Thyroid Storm on the Table: How to Navigate the Surgical Nightmare of Hypothyroidism During Cardiac Surgery
"Discover how cardiac surgeons manage high-risk hypothyroid patients undergoing coronary bypass, balancing the risks of thyroid correction and surgical intervention."
Managing hypothyroid patients who need coronary artery bypass grafting (CABG) presents a significant challenge for medical teams. These patients often exhibit a depressed cardiac function, showing unpredictable responses to common inotropic drugs, reduced adrenergic responses, impaired baroreceptor reflexes, and increased systemic vascular resistance (SVR). Though successful management strategies have been reported, the inherent risks are undeniably elevated.
When preparing hypothyroid patients for CABG, several critical factors must be considered. These include an increased sensitivity to depressant medications, a hypodynamic cardiovascular system characterized by reduced heart rate (HR) and cardiac output (CO), slowed drug metabolism, impaired ventilatory responses, hypothermia, blunted baroreceptor reflexes, potential primary adrenal insufficiency, and decreased number and sensitivity of β-receptors. Initiating thyroid hormone therapy preoperatively may trigger angina in patients with ischemic heart disease, potentially leading to myocardial infarction, although such occurrences are rare.

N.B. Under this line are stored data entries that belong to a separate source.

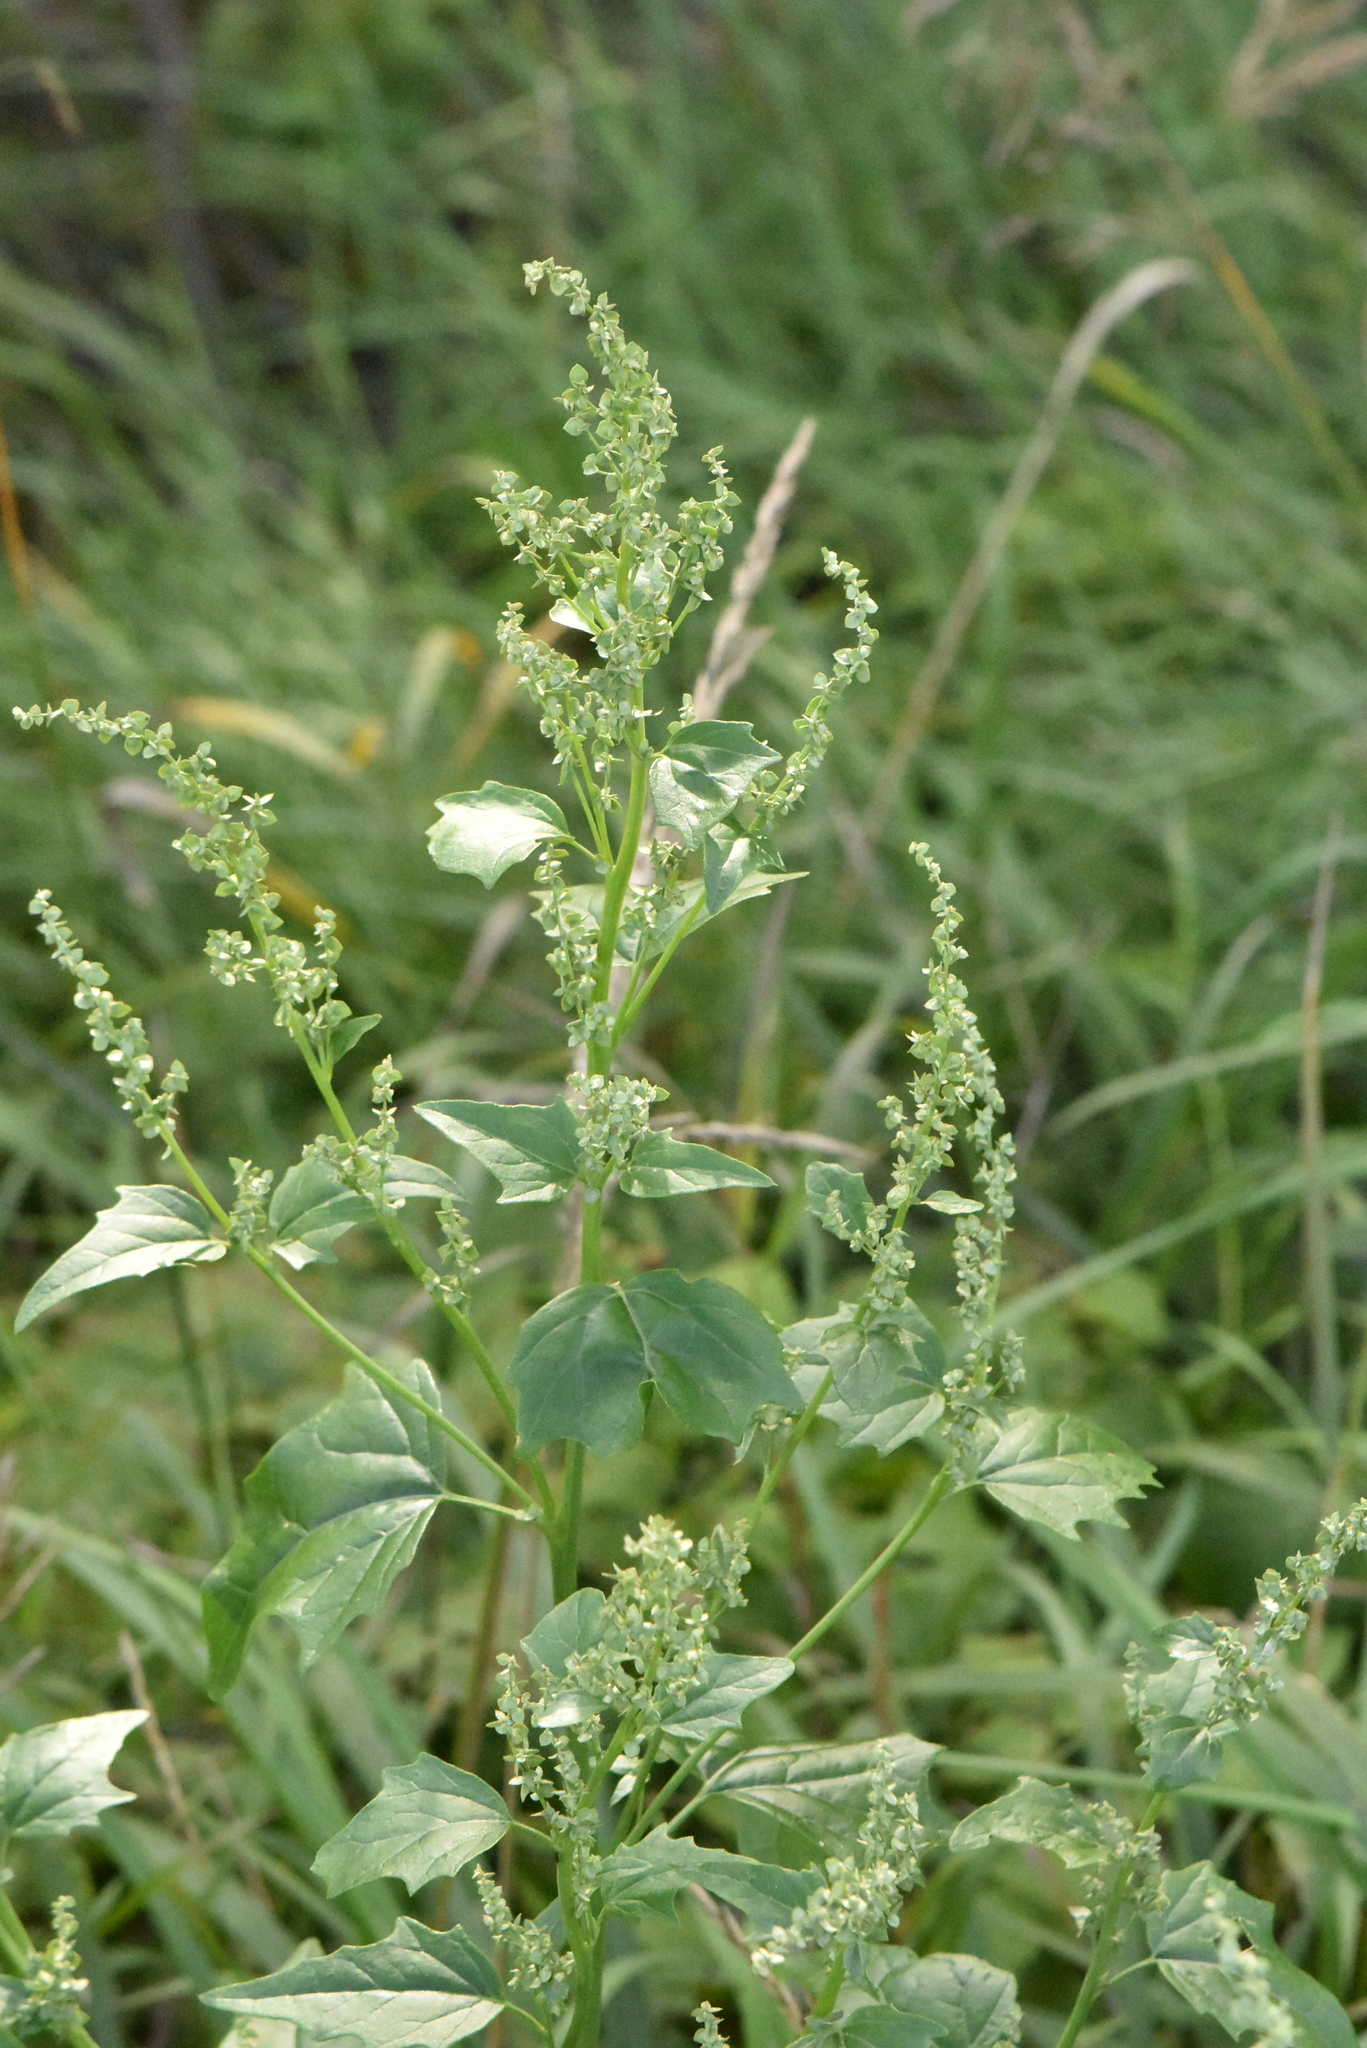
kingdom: Plantae
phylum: Tracheophyta
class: Magnoliopsida
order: Caryophyllales
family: Amaranthaceae
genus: Atriplex
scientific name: Atriplex sagittata
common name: Purple orache
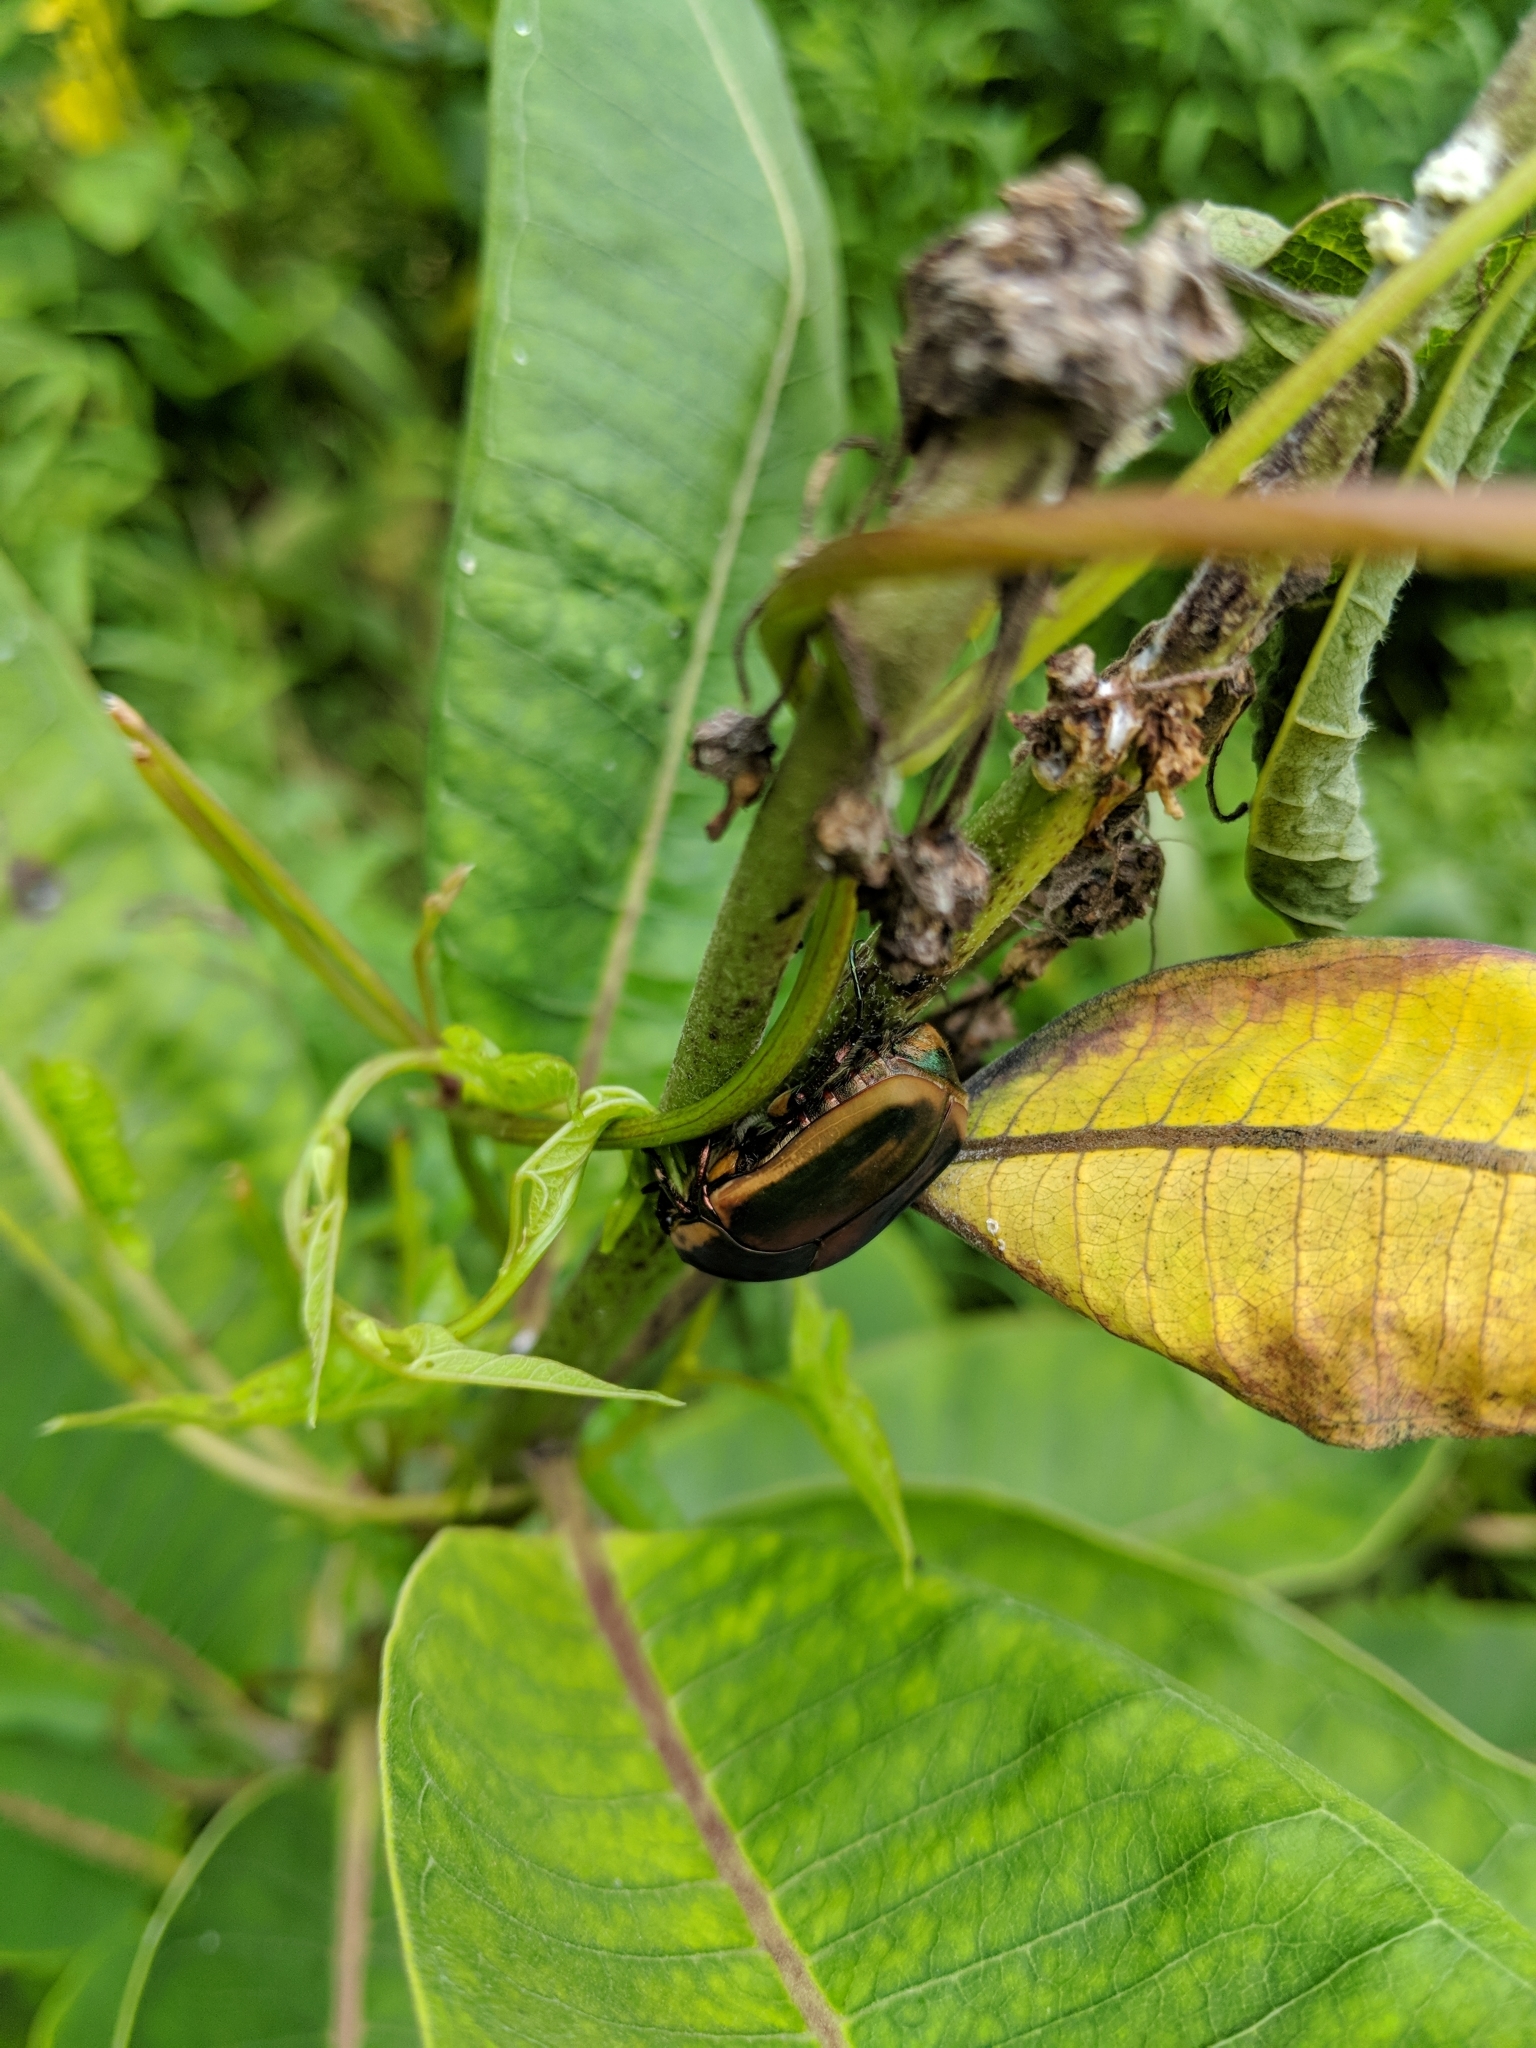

This article explores a case of iatrogenic hypothyroidism (induced by radiotherapy) in a patient with unstable angina. The treating physicians hesitated to correct the thyroid status preoperatively due to concerns about provoking a coronary event. This article details how a grossly hypothyroid patient with unstable angina was managed, focusing on the strategies employed to handle both the thyroid imbalance and the cardiac risks.
Case Presentation: Balancing Cardiac and Thyroid Risks

A 58-year-old male with a history of glottic carcinoma, excised five years prior followed by radiotherapy, was scheduled for CABG due to triple vessel disease and unstable angina. Post-radiotherapy, he developed iatrogenic hypothyroidism but was not consistent with his thyroxine medication. Preoperative findings indicated a TSH level of 93 µIU/ml (normal range: 0.45 - 4.5 µIU/ml), Free T3 at 0.02 pg/mL (normal range: 2.3-4.2 pg/mL), and Free T4 at 0.04 ng/L (normal range: 0.8 - 1.8 ng/L).
- Preoperative Management: The patient was maintained on thyroxine 100 µg, isosorbide, atorvastatin, and aspirin.
- Steroid Supplementation: Perioperative steroid supplementation was initiated to mitigate potential adrenal insufficiency associated with hypothyroidism.
- Airway Management: Awake fiberoptic intubation was performed nasally with minimal sedation (fentanyl 100 µg and midazolam 2 mg). Tablet thyroxine 100 µg was administered post-induction via a Ryle’s tube.
Key Takeaways
Based on this experience, it is preferable to optimize a patient’s thyroid status with preoperative thyroxine supplementation, aiming for a near-normal or mildly hypothyroid state, rather than operating on a grossly hypothyroid patient. Levosimendan shows promise as an inotrope to counteract the adverse effects of reduced thyroid hormone levels, particularly in improving cardiac contractility and reducing systemic vascular resistance, especially since it operates independently of β-adrenergic receptors. Further research is needed to fully understand its effectiveness in these critical situations.